Corrientes, una calle que no quiere ser avenida.

Por Horacio de Dios
Hay slogans que pierden actualidad. Por ejemplo repetir que Corrientes es la calle que nunca duerme. En realidad la noche porteña termina rápido por el frío, la falta de dinero para comer afuera, la reducción de los horarios de subtes o colectivos por inseguridad. En cambio por la tarde es un paseo recomendable con o sin vacaciones de invierno. En especial para salir en familia.
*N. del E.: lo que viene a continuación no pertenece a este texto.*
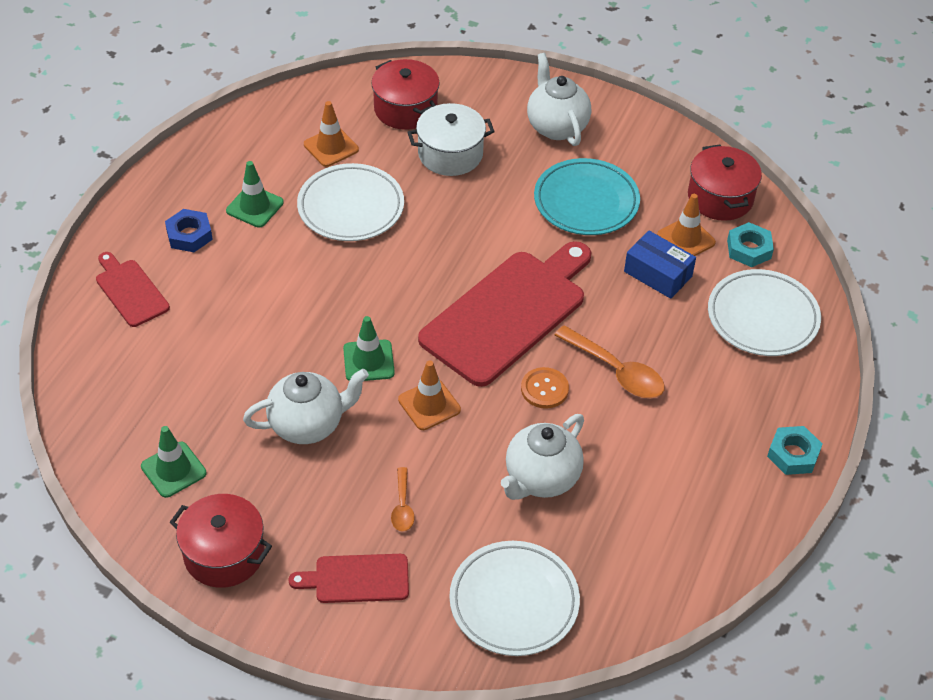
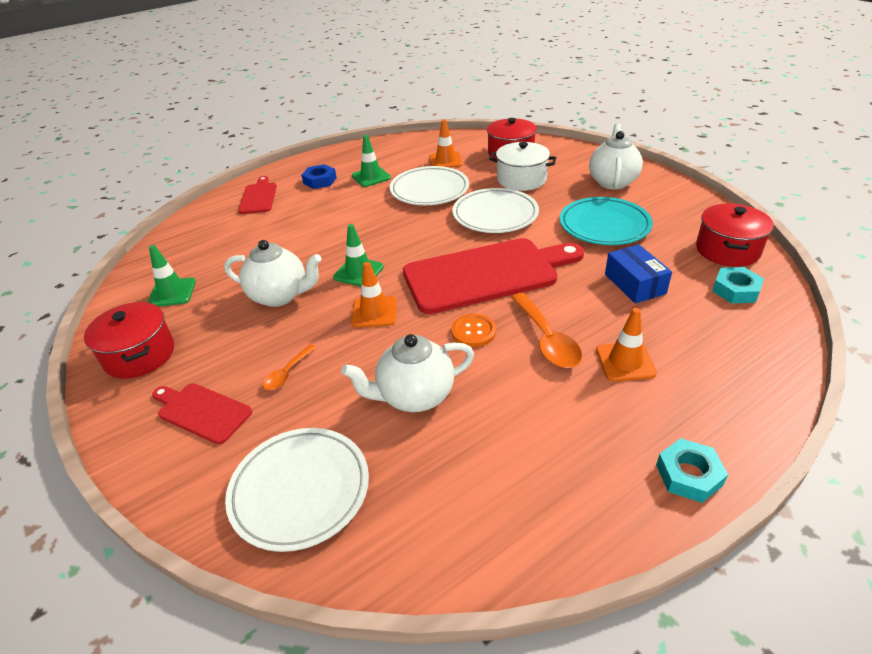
camera: 35 degrees right, 10 degrees down
(686, 239) = (677, 268): orange traffic cone -> orange traffic cone (625, 362)
(762, 317) = (721, 343): white plate -> white plate (495, 215)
Cada esquina tiene un nombre famoso y se pueden organizar concursos para ubicarlas entre padres e hijos. Se hace con estrellas en el piso del Hollywood Boulevard. Podemos jugar a las celebridades con placas de bronce empotradas para que no se las roben en Buenos Aires. Figuras de siempre (Tita Merello, Discepolín, Enrique Cadícamo) junto a los nuevos clásicos (Horacio Ferrer, Raúl Lavié, Atilio Stampone) Con una banda de sonido en vivo en el teatro Alvear, los jueves a las 13, con entrada libre para la gran orquesta municipal que dirige Raúl Garello. La calle con mayor densidad de librerías por baldosa sumando las tiendas de novedades, las de viejo y varias que venden a precios de saldo ejemplares sin abrir, con colecciones de música incluidas. Una Feria del Libro al paso que no cobra entrada para revisar o leer contratapas y solapas.
Muchos teatros que se pueden conseguir a mitad de precio en las Carteleras a la calle en el cruce de Montevideo. Y algunos tienen atracciones gratuitas. Pienso en el teatro San Martín con sus frescos, galería fotográfica, cinemateca, conciertos en el gran hall, etc., sumando para los chicos de cualquier edad sus magníficos espectáculos hoy dedicados a María Elena Walsh o de Títeres en las salas satélites del complejo en La Boca y Almadro.
Con un capítulo especial que es comer y tomar algo a precios razonables, con un toque de novela incorporada. Como el Gato Negro para tomar un café entre fragancias a especias exóticas. En la cuadra de Montevideo, "Vermicelli Street", siempre hay mesas tendidas con manteles de papel. Un bife de chorizo no siempre nos resulta accesible pero podemos pedir fideos con tuco y pesto como hacia Vittorio Gassman con pan abundante. O tararear Chiquilin de Bachin, eterno en la memoria con su ramo de flores de boliche en boliche. aunque esas paredes no estén entre los restos del complejo de teatro que reemplazó al viejo Mercado. Hay, por supuesto, muchos lugares de comida rápida siempre llenos. Un gran chef, Ramiro Rodríguez Pardo fue el inventor del primer Palacio de la Papa Frita. Y, no hay nada mejor que pedir una porción de muzarella de sentados en Banchero o de pie en Guerrin, ahora con platos y cubiertos en lugar del papel de straza. O llevar para casa una gran pizza de ricota, la mejor para mi gusto. Enfrente La Pastafrola tiene sflogiatellas y cannolis que pueden competir con los napolitanos o ensaimadas regordetas que nos hacen sentir en Barcelona. El sabor dulce del matrimonio de tanos y gallegos que es nuestra marca de origen. Hay un hiper quiosco de Arcor con golosinas y mostradores poli rubros porque pueden servir helados o cafés, según el tiempo. Y, si hace mucho frío, como el año pasado, es momento de ir a La Giralda para pedir un Chocolate con churros, con la bebida tan espesa que mantiene la cuchara quieta para remojar a gusto. Y semblantear la calle, cómodos en las sillas thonet, los espejos biselados y las mesitas de mármol que forman parte de la escenografía de los lugares clásicos de nuestra ciudad. Corrientes, una calle que nunca aceptó llamarse avenida, es una platea a un espectáculo que nunca cesa en matinee y vermouth aunque la noche suela hacer mutis hasta los fines de semana.